Echelle de grandeur

Hervé Lénervé

Je rentrais d’une soirée légèrement, selon moi, copieusement, selon le voisinage, arrosée, mais à l’alcool, chez moi.

Respirant, à ma fenêtre, le bon air vivifiant de la pollution citadine, j'appréciais le vent qui chahutait les branches et chatouillait les feuilles. N'ayons pas peur des grands mots, c'était « BÔ ».

Malheureusement, l'arbre majestueux en arrière-plan, chez un voisin, était légèrement caché par les branches d'un de mes érables, (j'en ai plusieurs en cas de rechange, pour les pièces détachées) qui tombait dans le jardin mitoyen d'une autre voisine, mais féminine, celle-là.
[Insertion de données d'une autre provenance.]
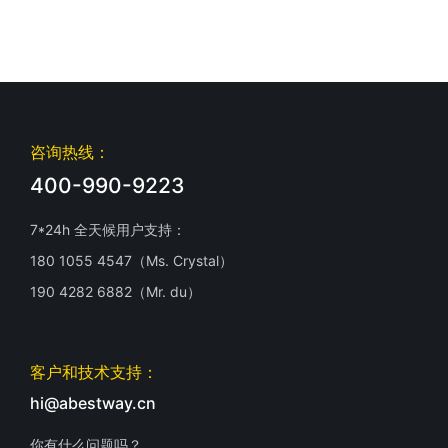
咨询热线：
400-990-9223
7*24h 全天候用户支持：
180 1055 4547（Ms. Crystal）
190 4282 6882（Mr. du）
客户和技术支持：
hi@abestway.cn
你有什么问题吗？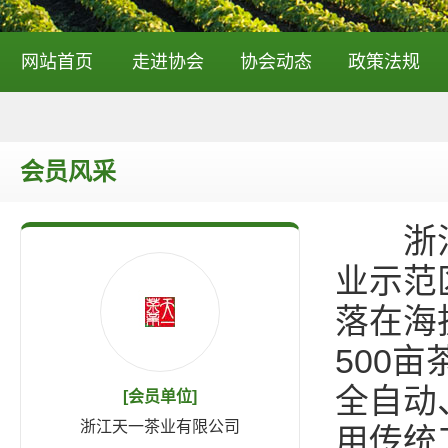
网站首页
走进协会
协会动态
政策法规
会员风采
浙江天
业示范
落在海
500
全自动
[会员单位]
浙江天一茶业有限公司
用传统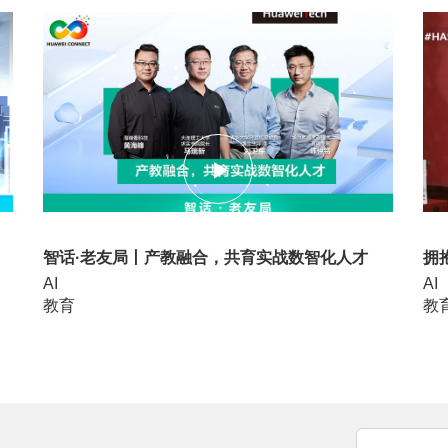
16:25
03:
智话·老友局丨产教融合，共育实战数智化人才
拥
AI
AI
教育
教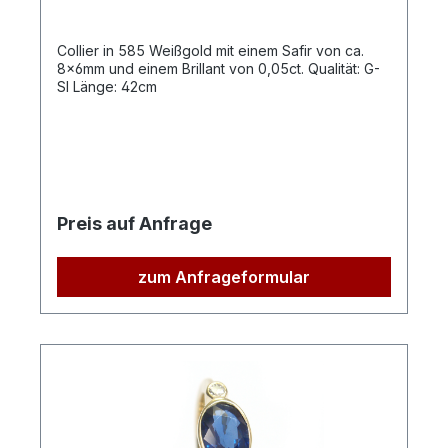
Collier in 585 Weißgold mit einem Safir von ca.
8x6mm und einem Brillant von 0,05ct. Qualität: G-
SI Länge: 42cm
Preis auf Anfrage
zum Anfrageformular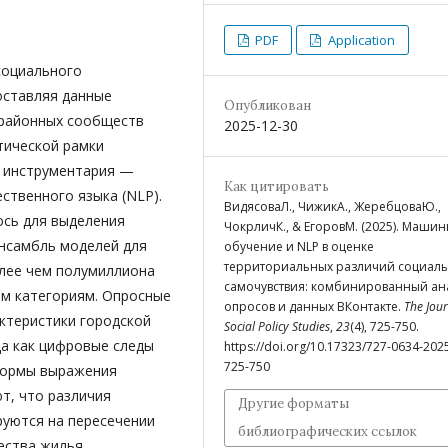
PDF
Application
социального
оставляя данные
Опубликован
 районных сообществ
2025-12-30
тической рамки
е инструментария —
Как цитировать
ственного языка (NLP).
ВидясоваЛ., ЧижикА., ЖеребцоваЮ.,
ось для выделения
ЧокрличК., & ЕгоровМ. (2025). Маши
ансамбль моделей для
обучение и NLP в оценке
территориальных различий социал
лее чем полумиллиона
самочувствия: комбинированный ан
м категориям. Опросные
опросов и данных ВКонтакте.
The Jour
ктеристики городской
Social Policy Studies
,
23
(4), 725-750.
да как цифровые следы
https://doi.org/10.17323/727-0634-202
725-750
формы выражения
т, что различия
Другие форматы
уются на пересечении
библиографических ссылок
ества жилья,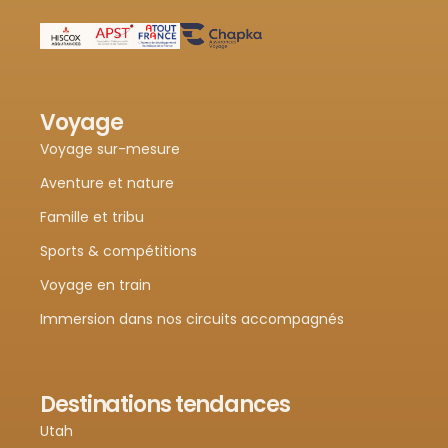
Voyage
Voyage sur-mesure
Aventure et nature
Famille et tribu
Sports & compétitions
Voyage en train
Immersion dans nos circuits accompagnés
Destinations tendances
Utah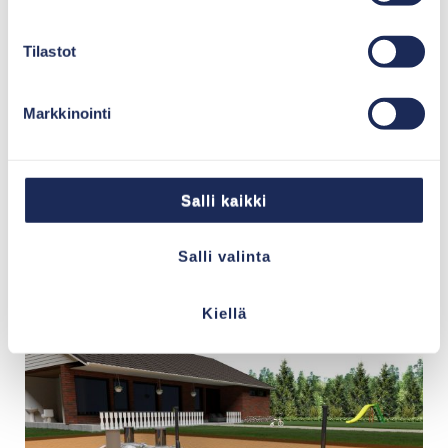
Tilastot
Markkinointi
Suodatuskasettipaketti 10
Salli kaikki
Suodatuskasettipaketti sopii 1–10 hengen talouden
Salli valinta
jätevesienkäsittelyyn.
Kiellä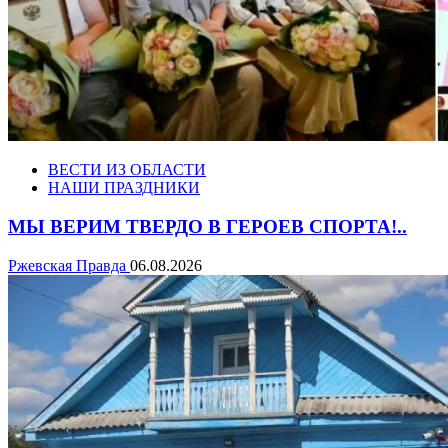
ВЕСТИ ИЗ ОБЛАСТИ
НАШИ ПРАЗДНИКИ
МЫ ВЕРИМ ТВЕРДО В ГЕРОЕВ СПОРТА!..
Ржевская Правда
06.08.2026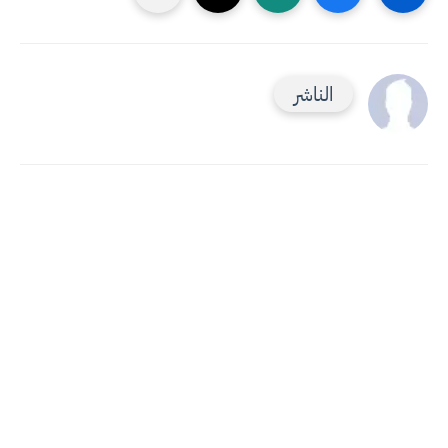
الناشر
C'était dommage, cela nuisait au panorama. Alors, je me suis dit, comme ça, tiens si j'allais les couder... les couver... bref, vous m'avez compris, sur-le-champ.

J'avais une lampe frontale vachement puissante. Oui ! Car c'était un jour de nuit déjà, on peut dire, qu'on ne sait jamais quand elle tombe de travers, la nuit !

J'avais une nouvelle échelle, jamais servie, mais on ne m'en avait dit que du bien. Vous savez, ce genre d'échelles rikiki, mon chéri, qui une fois dépliée montent jusqu'au ciel, au cas où, vous auriez une étoile à changer au plafond. OK ! Bon, il y avait un mode d'emploi pour la déplier l'échelle. Mais les modes d'emploi en chinois, c'est un autre Monde. Je ne comprenais rien au charabia des croquis de dépliage. Je ne suis pas un expert des positions du Kamasutra avec échelle, mais au bout d'une plombe, j'obtins un conglomérat de consortium d'échelles en masse informe, qui tenait debout, bancal et sans vent, par temps de miracles.

Good ! Alors, est-ce que ma tronçonneuse « Guillotine 3022 XY » va vouloir démarrer ? BROUMMMM ! Super ! Au quart de tour. Maintenant comme il faisait chaud et que j'étais en tongs, j'ai préféré ne pas prendre de risques et mettre des gants de chantiers sur mes pieds.

Allez, c'est parti ! Tayaut ! Sue à l'ennemi du beau !

Un peu plus tard dans la soirée, enfin à l'aube, quoi !

Alors, là, vous n'allez jamais me croire.

Hormis le fait que je me sois gouré d'arbre à élaguer. Oui, j'ai tondu un innocent. Mais à part cela, il ne m'est rien arrivé de fâcheux. Indemne ! Juste, quelques égratignures suite à un différend avec l'ersatz d'échelle.  Travail inutile accompli.

Maintenant, comment aurais-je pu deviner que la voisine, celle qui est du sexe féminin, dormait à la belle étoile, de nuit de surcroît, dans son jardin. Ceci dit, elle n'a pas souffert. Morte sur le coup, sous le coup de la première branche coupée, qui lui explosa le crâne jusqu'aux pieds. Les autres branches l'étouffèrent dans leurs chutes et l'échelle l'étrangla entre deux barreaux en se dépliant intempestivement à retardement.

Bon, moi, je vais faire le mort. On finira bien par la découvrir et les flics en déduiront un décès par accident domestique si l'échelle ne se met pas à table.